■ **WHAT IS BEING ASKED**:
Where in the entries below does "Date" appear? Copy every line that has it.

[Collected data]
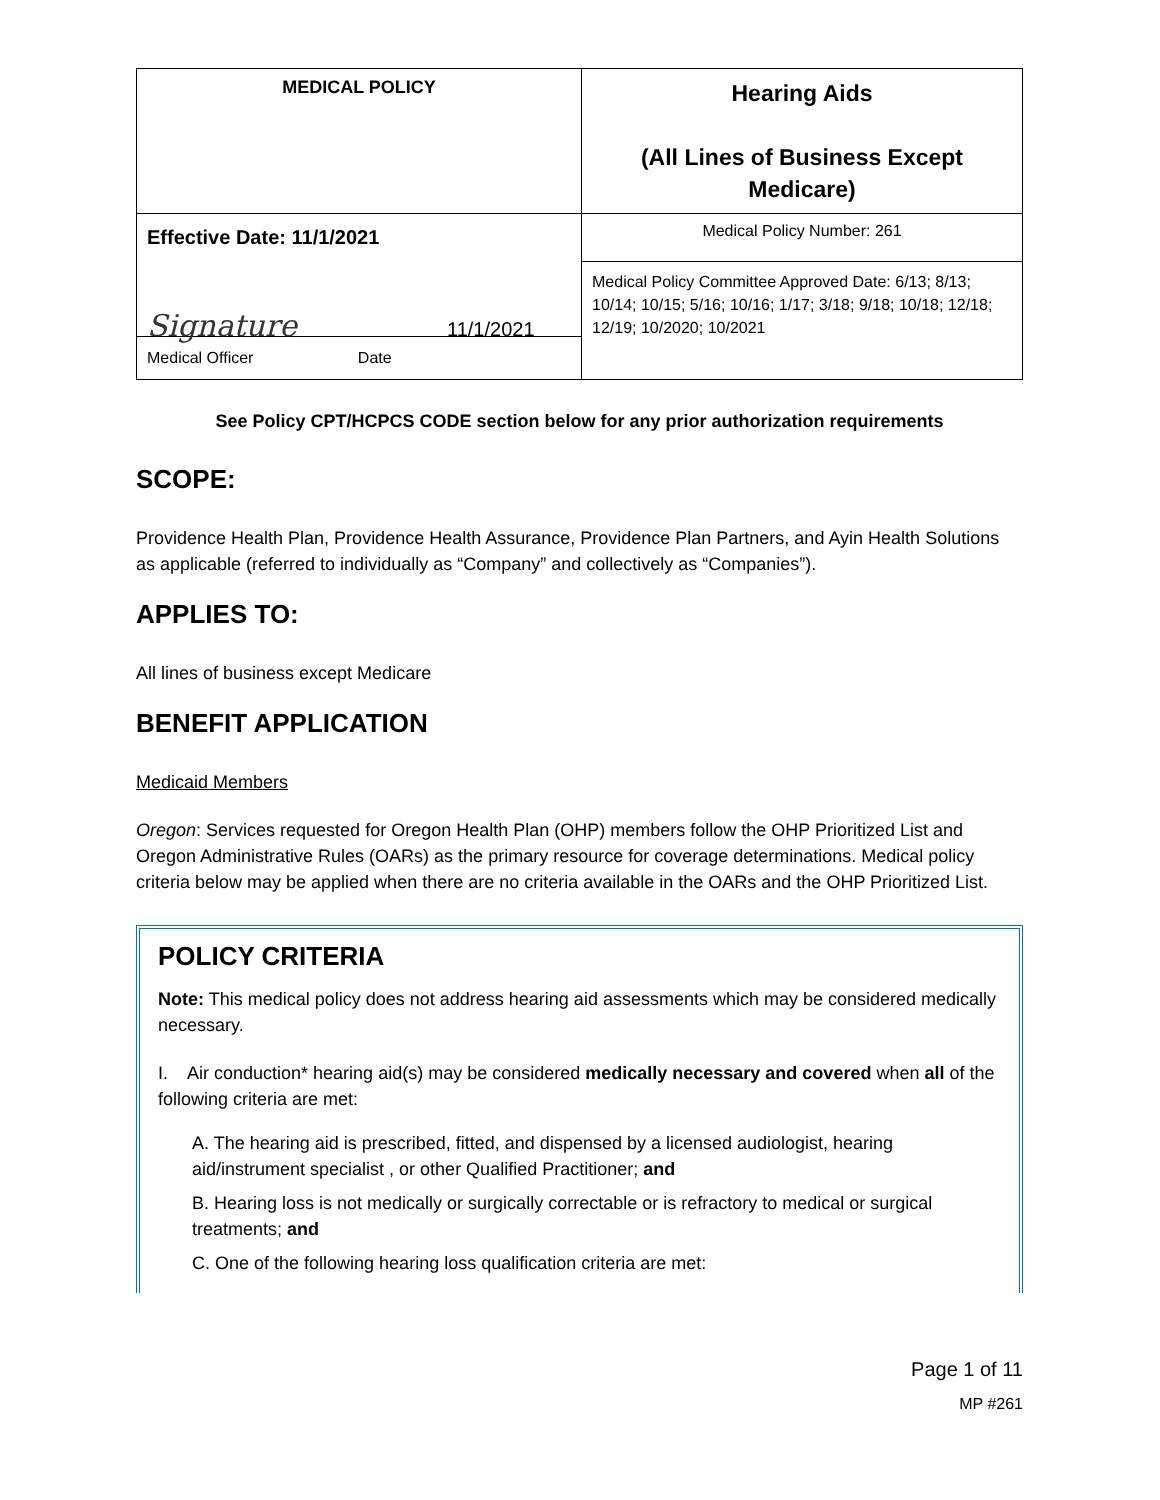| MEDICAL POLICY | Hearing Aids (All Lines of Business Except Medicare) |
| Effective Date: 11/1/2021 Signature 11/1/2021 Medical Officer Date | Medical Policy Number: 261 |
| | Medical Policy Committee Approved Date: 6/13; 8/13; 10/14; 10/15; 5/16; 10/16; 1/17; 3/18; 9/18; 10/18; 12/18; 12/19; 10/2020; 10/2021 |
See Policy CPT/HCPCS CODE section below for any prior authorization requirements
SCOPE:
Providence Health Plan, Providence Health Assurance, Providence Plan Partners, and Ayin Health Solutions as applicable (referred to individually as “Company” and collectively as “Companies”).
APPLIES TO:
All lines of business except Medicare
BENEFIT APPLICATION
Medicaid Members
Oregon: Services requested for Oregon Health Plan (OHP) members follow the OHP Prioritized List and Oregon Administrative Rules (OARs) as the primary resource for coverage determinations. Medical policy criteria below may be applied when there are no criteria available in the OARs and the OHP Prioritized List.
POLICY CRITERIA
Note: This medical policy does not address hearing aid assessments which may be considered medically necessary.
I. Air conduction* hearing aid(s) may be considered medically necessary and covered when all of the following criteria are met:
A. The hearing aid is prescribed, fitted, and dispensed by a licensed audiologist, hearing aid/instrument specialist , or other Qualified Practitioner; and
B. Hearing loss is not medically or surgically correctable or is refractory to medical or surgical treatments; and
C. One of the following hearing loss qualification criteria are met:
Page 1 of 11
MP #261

■ **EXERCISE ANSWER**:
| Effective Date: 11/1/2021 Signature 11/1/2021 Medical Officer Date | Medical Policy Number: 261 |
| | Medical Policy Committee Approved Date: 6/13; 8/13; 10/14; 10/15; 5/16; 10/16; 1/17; 3/18; 9/18; 10/18; 12/18; 12/19; 10/2020; 10/2021 |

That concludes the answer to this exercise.